- ASSIGNMENT: Without including any pictures, write out the data below exactly.
========================================================================
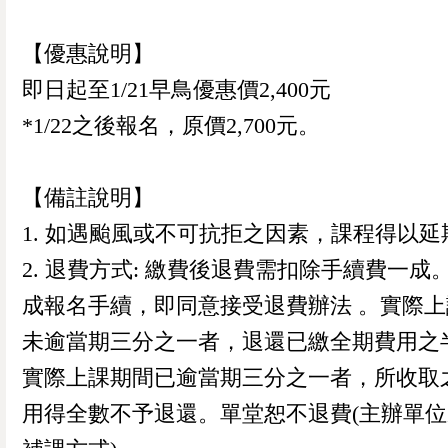
【優惠說明】
即日起至1/21早鳥優惠價2,400元
*1/22之後報名，原價2,700元。
【備註說明】
1. 如遇颱風或不可抗拒之因素，課程得以延
2. 退費方式: 繳費後退費需扣除手續費一成
成報名手續，即同意接受退費辦法 。實際上
未逾當期三分之一者，退還已繳全期費用之
實際上課期間已逾當期三分之一者，所收取
用得全數不予退還。單堂恕不退費(主辦單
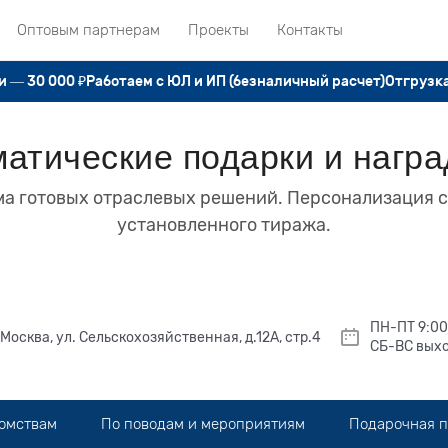
Оптовым партнерам
Проекты
Контакты
 — 30 000 ₽
Работаем с ЮЛ и ИП (безналичный расчет)
Отгрузка
атические подарки и награ
а готовых отраслевых решений. Персонализация 
установленного тиража.
ПН-ПТ 9:00
. Москва, ул. Сельскохозяйственная, д.12А, стр.4
СБ-ВС вых
домствам
По поводам и мероприятиям
Подарочная 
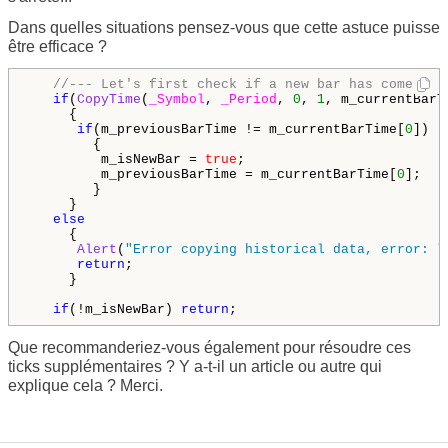
Dans quelles situations pensez-vous que cette astuce puisse
être efficace ?
//--- Let's first check if a new bar has come!   
if
(
CopyTime
(
_Symbol
, 
_Period
, 
0
, 
1
, m_currentBarT
     {

if
(m_previousBarTime != m_currentBarTime[
0
])

        {

         m_isNewBar = 
true
;

         m_previousBarTime = m_currentBarTime[
0
];

        }

     }

else
     {

Alert
(
"Error copying historical data, error: "
return
;

     }

if
(!m_isNewBar) 
return
;
Que recommanderiez-vous également pour résoudre ces
ticks supplémentaires ? Y a-t-il un article ou autre qui
explique cela ? Merci.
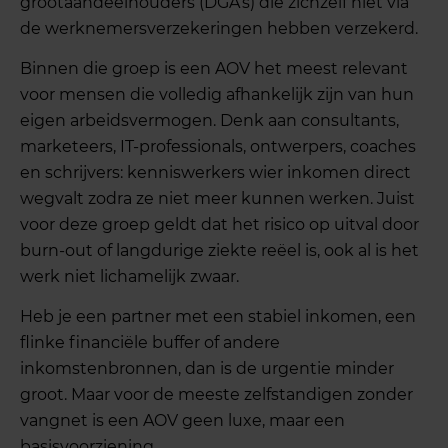
grootaandeelhouders (DGA’s) die zichzelf niet via
de werknemersverzekeringen hebben verzekerd.
Binnen die groep is een AOV het meest relevant
voor mensen die volledig afhankelijk zijn van hun
eigen arbeidsvermogen. Denk aan consultants,
marketeers, IT-professionals, ontwerpers, coaches
en schrijvers: kenniswerkers wier inkomen direct
wegvalt zodra ze niet meer kunnen werken. Juist
voor deze groep geldt dat het risico op uitval door
burn-out of langdurige ziekte reëel is, ook al is het
werk niet lichamelijk zwaar.
Heb je een partner met een stabiel inkomen, een
flinke financiële buffer of andere
inkomstenbronnen, dan is de urgentie minder
groot. Maar voor de meeste zelfstandigen zonder
vangnet is een AOV geen luxe, maar een
basisvoorziening.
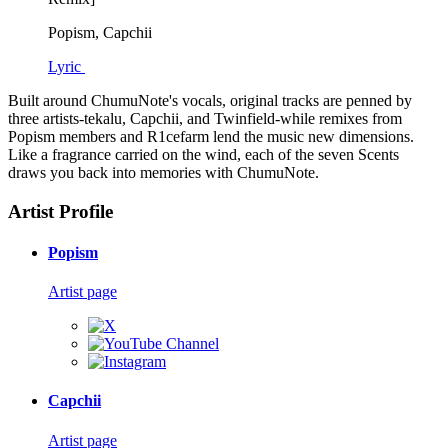
Popism, Capchii
Lyric
Built around ChumuNote's vocals, original tracks are penned by
three artists-tekalu, Capchii, and Twinfield-while remixes from
Popism members and R1cefarm lend the music new dimensions.
Like a fragrance carried on the wind, each of the seven Scents
draws you back into memories with ChumuNote.
Artist Profile
Popism
Artist page
Capchii
Artist page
========================================================================
- EXERCISE SOLUTION:
【優惠說明】
即日起至1/21早鳥優惠價2,400元
*1/22之後報名，原價2,700元。
【備註說明】
1. 如遇颱風或不可抗拒之因素，課程得以延
2. 退費方式: 繳費後退費需扣除手續費一成
成報名手續，即同意接受退費辦法 。實際上
未逾當期三分之一者，退還已繳全期費用之
實際上課期間已逾當期三分之一者，所收取
用得全數不予退還。單堂恕不退費(主辦單
Оптовым партнерам
Проекты
Контакты
 — 30 000 ₽
Работаем с ЮЛ и ИП (безналичный расчет)
Отгрузка
атические подарки и награ
а готовых отраслевых решений. Персонализация 
установленного тиража.
ПН-ПТ 9:00
. Москва, ул. Сельскохозяйственная, д.12А, стр.4
СБ-ВС вых
домствам
По поводам и мероприятиям
Подарочная 
Dans quelles situations pensez-vous que cette astuce puisse
être efficace ?
//--- Let's first check if a new bar has come!   
if
(
CopyTime
(
_Symbol
, 
_Period
, 
0
, 
1
, m_currentBarT
     {

if
(m_previousBarTime != m_currentBarTime[
0
])

        {

         m_isNewBar = 
true
;

         m_previousBarTime = m_currentBarTime[
0
];

        }

     }

else
     {

Alert
(
"Error copying historical data, error: "
return
;

     }

if
(!m_isNewBar) 
return
;
Que recommanderiez-vous également pour résoudre ces
ticks supplémentaires ? Y a-t-il un article ou autre qui
explique cela ? Merci.
grootaandeelhouders (DGA’s) die zichzelf niet via
de werknemersverzekeringen hebben verzekerd.
Binnen die groep is een AOV het meest relevant
voor mensen die volledig afhankelijk zijn van hun
eigen arbeidsvermogen. Denk aan consultants,
marketeers, IT-professionals, ontwerpers, coaches
en schrijvers: kenniswerkers wier inkomen direct
wegvalt zodra ze niet meer kunnen werken. Juist
voor deze groep geldt dat het risico op uitval door
burn-out of langdurige ziekte reëel is, ook al is het
werk niet lichamelijk zwaar.
Heb je een partner met een stabiel inkomen, een
flinke financiële buffer of andere
inkomstenbronnen, dan is de urgentie minder
groot. Maar voor de meeste zelfstandigen zonder
vangnet is een AOV geen luxe, maar een
basisvoorziening.
Popism, Capchii
Lyric
Built around ChumuNote's vocals, original tracks are penned by
three artists-tekalu, Capchii, and Twinfield-while remixes from
Popism members and R1cefarm lend the music new dimensions.
Like a fragrance carried on the wind, each of the seven Scents
draws you back into memories with ChumuNote.
Artist Profile
Popism
Artist page
Capchii
Artist page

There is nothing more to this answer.